Automatic Measurement of Traffic State Parameters Based on Computer Vision for Intelligent Transportation Surveillance
Abstract
Online automatic measurement of traffic state parameters has important significance for intelligent transportation surveillance. The video-based monitoring technology is widely studied today but the existing methods are not satisfactory at processing speed or accuracy, especially for traffic scenes with traffic congestion or complex road environments. Based on technologies of computer vision and pattern recognition, this paper proposes a novel measurement method that can detect multiple parameters of traffic flow and identify vehicle types from video sequence rapidly and accurately by combining feature points detection with foreground temporal-spatial image (FTSI) analysis. In this method, two virtual detection lines (VDLs) are first set in frame images. During working, vehicular feature points are extracted via the upstream-VDL and grouped in unit of vehicle based on their movement differences.

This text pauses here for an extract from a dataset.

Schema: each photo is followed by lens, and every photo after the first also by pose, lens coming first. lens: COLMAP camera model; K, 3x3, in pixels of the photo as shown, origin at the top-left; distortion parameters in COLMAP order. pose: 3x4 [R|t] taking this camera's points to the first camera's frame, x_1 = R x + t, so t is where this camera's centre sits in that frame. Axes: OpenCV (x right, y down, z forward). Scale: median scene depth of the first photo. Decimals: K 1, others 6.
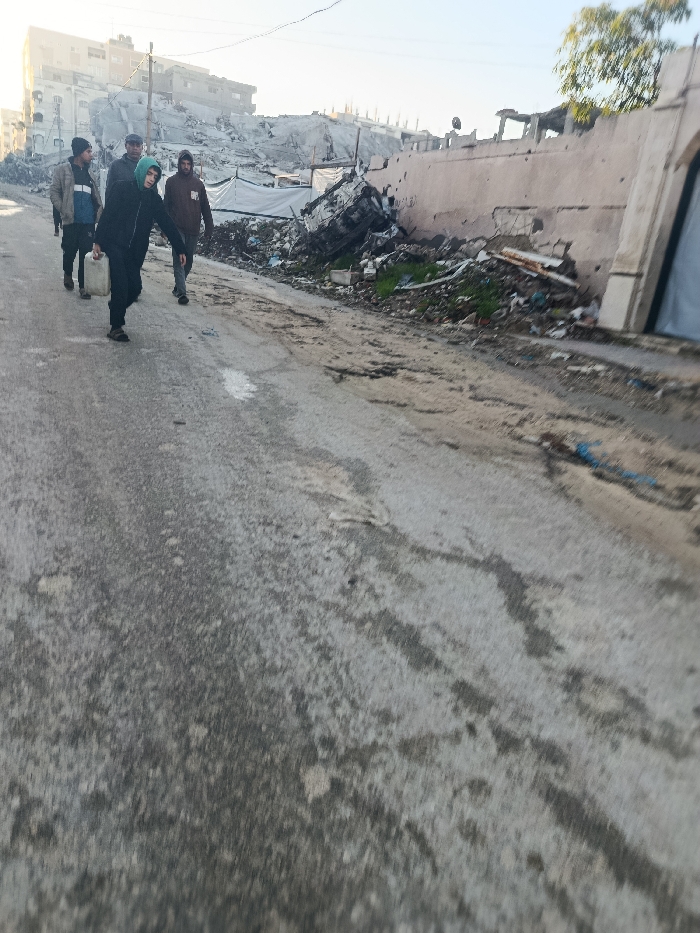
lens RADIAL K [[660.0, 0, 350.0], [0, 660.0, 466.5], [0, 0, 1]] dist [0.080397, -0.064892]
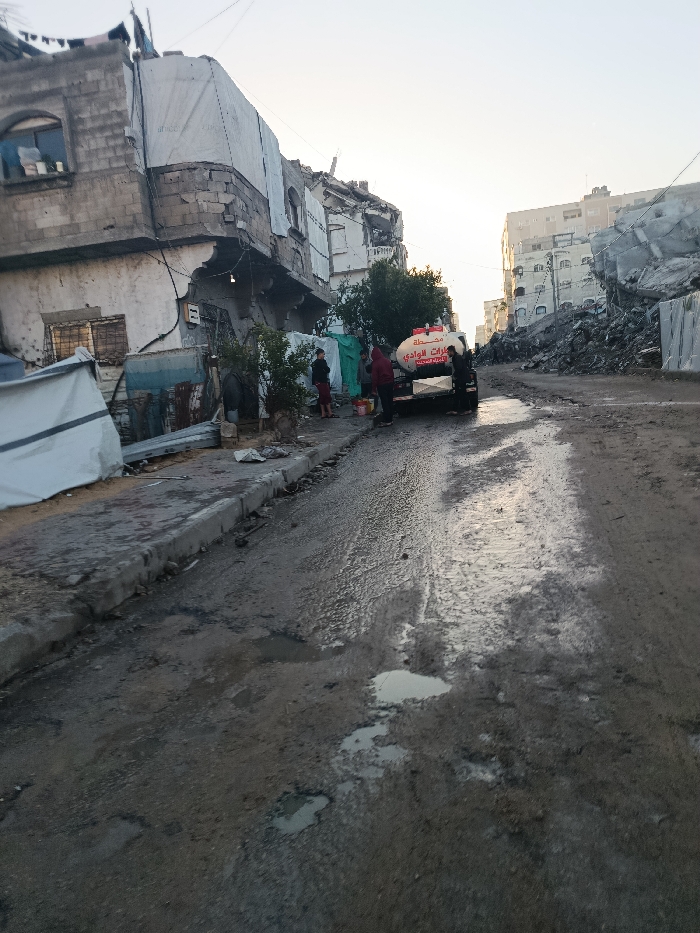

Then, FTSI is accumulated from video frames via the downstream-VDL, and adhesive blobs of occlusion vehicles in FTSI are separated effectively based on feature point groups and projection histogram of blob pixels. At regular intervals, traffic parameters are calculated via statistical analysis of blobs and vehicles are classified via a K-nearest neighbor (KNN) classifier based on geometrical characteristics of their blobs. For vehicle classification, the distorted blobs of temporary stopped vehicles are corrected accurately based on the vehicular instantaneous speed on the downstream-VDL. Experiments show that the proposed method is efficient and practicable.